GameStop’s CEO is taking a 50% salary reduction as part of pay cuts across the company as it prepares to re-open stores in some states, the company announced today.
“The Company has begun the process of re-opening stores in Italy, Germany, Austria and the states of South Carolina and Georgia and is preparing for the potential to re-open in other operating countries and states in the coming weeks,” GameStop wrote in a business update. Currently, one third of GameStop stores are closed in the U.S. while the rest sell games only via curbside pickups.

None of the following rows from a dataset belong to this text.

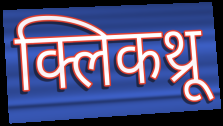
क्लिकथ्रूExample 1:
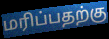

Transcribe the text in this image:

மரிப்பதற்கு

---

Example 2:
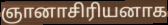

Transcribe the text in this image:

ஞானாசிரியனாக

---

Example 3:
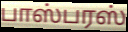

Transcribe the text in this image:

பாஸ்பரஸ்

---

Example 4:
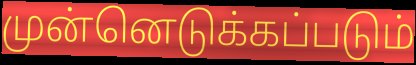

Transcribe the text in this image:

முன்னெடுக்கப்படும்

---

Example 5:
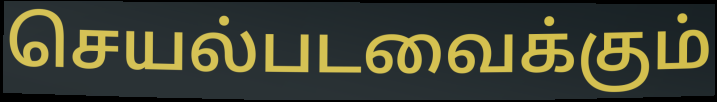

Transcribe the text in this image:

செயல்படவைக்கும்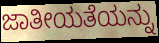
ಜಾತೀಯತೆಯನ್ನು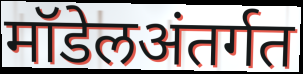
मॉडेलअंतर्गत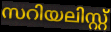
സറിയലിസ്റ്റ്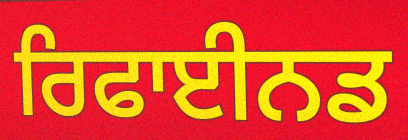
ਰਿਫਾਈਨਡ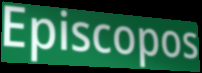
Episcopos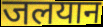
जलयानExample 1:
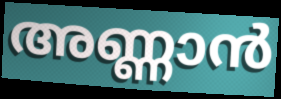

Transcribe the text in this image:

അണ്ണാൻ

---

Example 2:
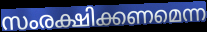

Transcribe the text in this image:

സംരക്ഷിക്കണമെന്ന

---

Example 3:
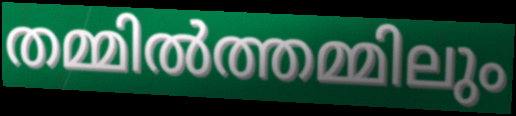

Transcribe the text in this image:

തമ്മിൽത്തമ്മിലും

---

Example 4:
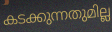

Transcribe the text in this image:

കടക്കുന്നതുമില്ല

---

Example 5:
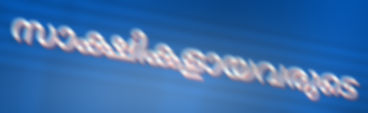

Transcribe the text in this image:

സാക്ഷികളായവരുടെ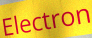
Electron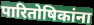
पारितोषिकांना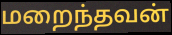
மறைந்தவன்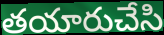
తయారుచేసి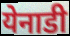
येनाडी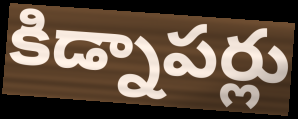
కిడ్నాపర్లు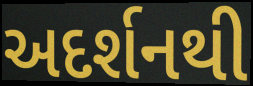
અદર્શનથીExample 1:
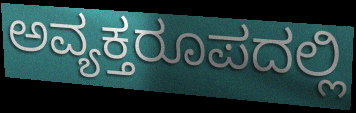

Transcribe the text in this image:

ಅವ್ಯಕ್ತರೂಪದಲ್ಲಿ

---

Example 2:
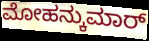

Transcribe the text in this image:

ಮೋಹನ್ಕುಮಾರ್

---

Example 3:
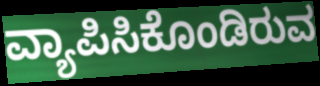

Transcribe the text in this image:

ವ್ಯಾಪಿಸಿಕೊಂಡಿರುವ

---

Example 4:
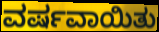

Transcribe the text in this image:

ವರ್ಷವಾಯಿತು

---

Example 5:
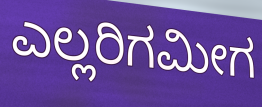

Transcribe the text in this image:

ಎಲ್ಲರಿಗಮೀಗ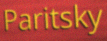
ParitskyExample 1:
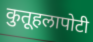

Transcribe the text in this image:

कुतूहलापोटी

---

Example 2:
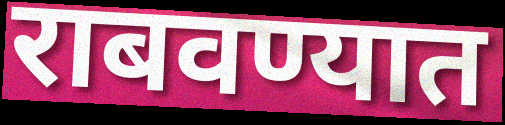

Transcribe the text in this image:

राबवण्यात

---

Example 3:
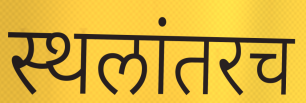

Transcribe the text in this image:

स्थलांतरच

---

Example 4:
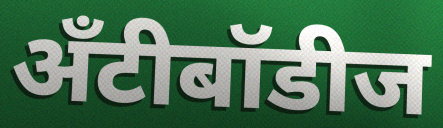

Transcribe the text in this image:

अँटीबॉडीज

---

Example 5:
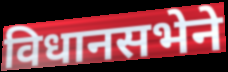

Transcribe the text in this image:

विधानसभेने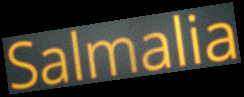
Salmalia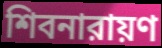
শিবনারায়ণ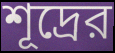
শূদ্রের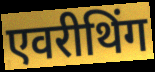
एवरीथिंगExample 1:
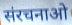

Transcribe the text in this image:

संरचनाओ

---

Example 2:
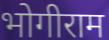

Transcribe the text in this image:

भोगीराम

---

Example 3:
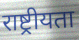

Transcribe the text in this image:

राष्ट्रीयता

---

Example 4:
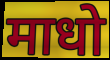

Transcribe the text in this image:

माधो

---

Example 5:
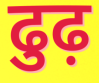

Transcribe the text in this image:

ढुढ़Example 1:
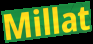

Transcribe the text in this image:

Millat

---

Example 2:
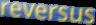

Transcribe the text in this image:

reversus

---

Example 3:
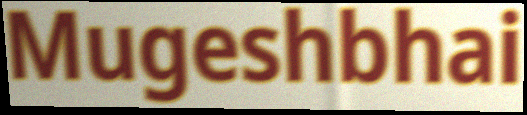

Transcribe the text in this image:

Mugeshbhai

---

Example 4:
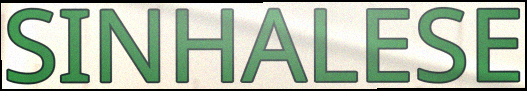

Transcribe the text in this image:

SINHALESE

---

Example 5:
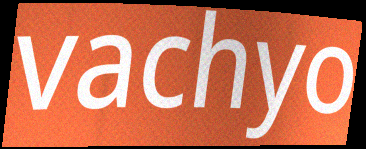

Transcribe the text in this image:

vachyo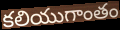
కలియుగాంతంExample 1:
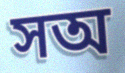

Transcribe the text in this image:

সঅ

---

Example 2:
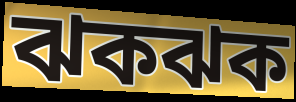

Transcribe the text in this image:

ঝকঝক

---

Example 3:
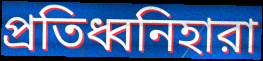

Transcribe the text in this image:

প্রতিধ্বনিহারা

The embattled games retailer also announced that its CEO, George Sherman, will take a “temporary base salary reduction of 50%”. The rest of the corporate leadership team, including CFO Jim Bell, will take 30% pay cuts while GameStop’s board of directors, which as of last month includes former president of Nintendo of America Reggie Fils-Aimé, take 50% cuts.

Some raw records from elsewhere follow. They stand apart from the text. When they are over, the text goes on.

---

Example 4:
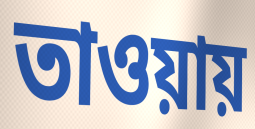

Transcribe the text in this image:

তাওয়ায়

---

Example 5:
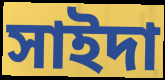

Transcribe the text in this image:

সাইদাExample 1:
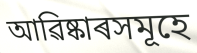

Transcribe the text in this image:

আৱিষ্কাৰসমূহে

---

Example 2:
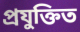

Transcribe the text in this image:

প্ৰযুক্তিত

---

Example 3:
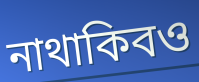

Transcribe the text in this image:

নাথাকিবও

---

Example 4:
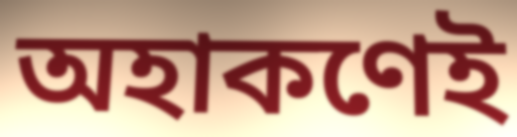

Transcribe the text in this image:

অহাকণেই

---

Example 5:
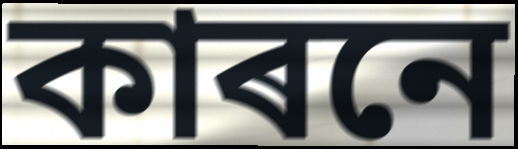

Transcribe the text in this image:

কাৰনে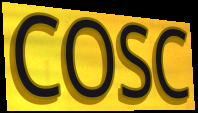
COSCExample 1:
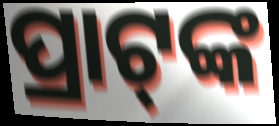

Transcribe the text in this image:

ପ୍ରାଟ୍‍ଙ୍କ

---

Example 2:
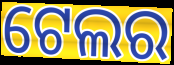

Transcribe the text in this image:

ଟେଲର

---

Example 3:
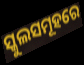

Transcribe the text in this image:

ସ୍କୁଲସମୂହରେ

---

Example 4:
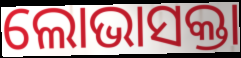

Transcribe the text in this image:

ଲୋଭାସକ୍ତା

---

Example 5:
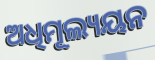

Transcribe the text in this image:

ଅଧିମୂଲ୍ୟୟନ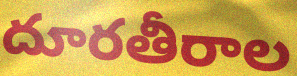
దూరతీరాల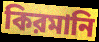
কিরমানি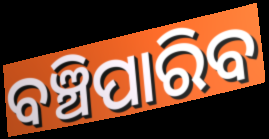
ବଞ୍ଚିପାରିବ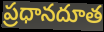
ప్రధానదూత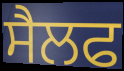
ਸੈਲਫ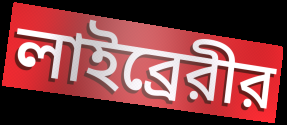
লাইব্রেরীরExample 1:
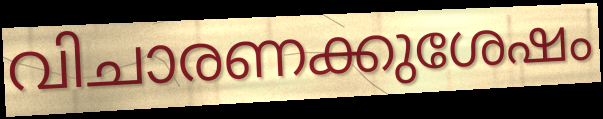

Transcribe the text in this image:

വിചാരണക്കുശേഷം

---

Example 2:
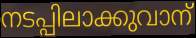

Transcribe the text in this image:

നടപ്പിലാക്കുവാന്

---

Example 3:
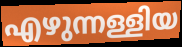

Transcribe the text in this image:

എഴുന്നള്ളിയ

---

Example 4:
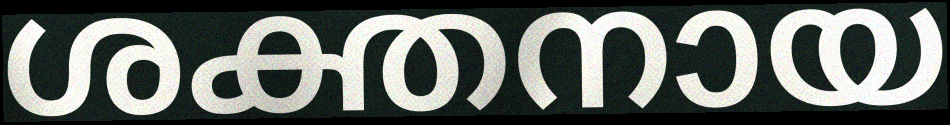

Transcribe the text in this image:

ശക്തനായ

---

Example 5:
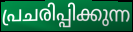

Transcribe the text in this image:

പ്രചരിപ്പിക്കുന്ന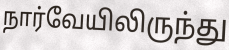
நார்வேயிலிருந்து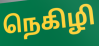
நெகிழி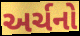
અર્ચનો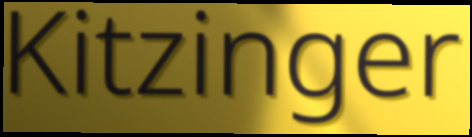
KitzingerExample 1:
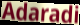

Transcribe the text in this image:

Adaradi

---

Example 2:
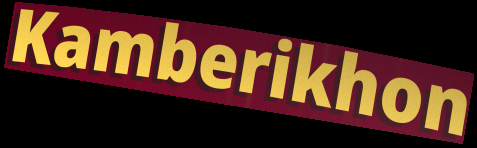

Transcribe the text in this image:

Kamberikhon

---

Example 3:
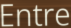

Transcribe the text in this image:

Entre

But the cuts aren’t just limited to the management team. “Beginning April 26th, certain other employees across the Company’s worldwide operating units will receive temporarily reduced pay of between 10% and 30%,” the organisation wrote. Other mentioned cost-saving measures included the option of temporary furloughs or reduced work weeks for “corporate support staff,” less new inventory, and delays in paying rent on certain leases.

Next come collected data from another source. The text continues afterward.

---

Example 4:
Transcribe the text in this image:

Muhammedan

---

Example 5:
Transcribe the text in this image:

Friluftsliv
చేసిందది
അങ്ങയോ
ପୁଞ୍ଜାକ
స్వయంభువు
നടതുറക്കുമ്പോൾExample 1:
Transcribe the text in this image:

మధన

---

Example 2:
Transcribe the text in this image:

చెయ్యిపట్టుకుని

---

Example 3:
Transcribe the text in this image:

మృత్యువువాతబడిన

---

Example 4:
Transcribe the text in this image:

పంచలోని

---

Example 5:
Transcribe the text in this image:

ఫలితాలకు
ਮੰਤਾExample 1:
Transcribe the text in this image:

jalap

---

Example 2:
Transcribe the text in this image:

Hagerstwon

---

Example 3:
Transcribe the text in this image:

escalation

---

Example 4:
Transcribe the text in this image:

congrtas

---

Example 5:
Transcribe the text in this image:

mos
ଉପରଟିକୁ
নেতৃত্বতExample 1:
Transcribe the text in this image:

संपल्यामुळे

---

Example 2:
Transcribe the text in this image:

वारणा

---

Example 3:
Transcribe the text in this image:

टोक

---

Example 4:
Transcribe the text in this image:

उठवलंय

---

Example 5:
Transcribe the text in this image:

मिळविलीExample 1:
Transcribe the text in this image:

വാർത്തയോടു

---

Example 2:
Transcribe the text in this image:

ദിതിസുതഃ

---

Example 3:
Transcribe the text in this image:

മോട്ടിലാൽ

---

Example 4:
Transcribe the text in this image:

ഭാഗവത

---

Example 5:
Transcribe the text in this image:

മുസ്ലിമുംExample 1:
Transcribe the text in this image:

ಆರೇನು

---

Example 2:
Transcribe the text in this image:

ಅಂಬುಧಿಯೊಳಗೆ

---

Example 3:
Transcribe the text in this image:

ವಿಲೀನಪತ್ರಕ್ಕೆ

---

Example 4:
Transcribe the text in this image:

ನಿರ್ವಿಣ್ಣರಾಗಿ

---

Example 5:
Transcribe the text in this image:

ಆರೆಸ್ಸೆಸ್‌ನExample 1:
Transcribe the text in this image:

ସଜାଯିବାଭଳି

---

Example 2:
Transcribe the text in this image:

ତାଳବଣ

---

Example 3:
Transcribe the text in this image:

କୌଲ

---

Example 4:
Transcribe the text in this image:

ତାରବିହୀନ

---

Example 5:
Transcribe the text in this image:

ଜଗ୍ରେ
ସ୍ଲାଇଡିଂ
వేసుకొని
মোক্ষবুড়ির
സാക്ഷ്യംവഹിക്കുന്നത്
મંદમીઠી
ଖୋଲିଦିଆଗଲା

The company originally closed all of its U.S. stores back on March 22 amid the ongoing covid-19 pandemic, but only after government orders in several states mandated that all non-essential businesses shut down and reports by many GameStop store employees that the company was not providing them with proper sanitation supplies and wasn’t prepared for the scale of the outbreak.
Late last month GameStop announced plans to close over 300 more stores this year.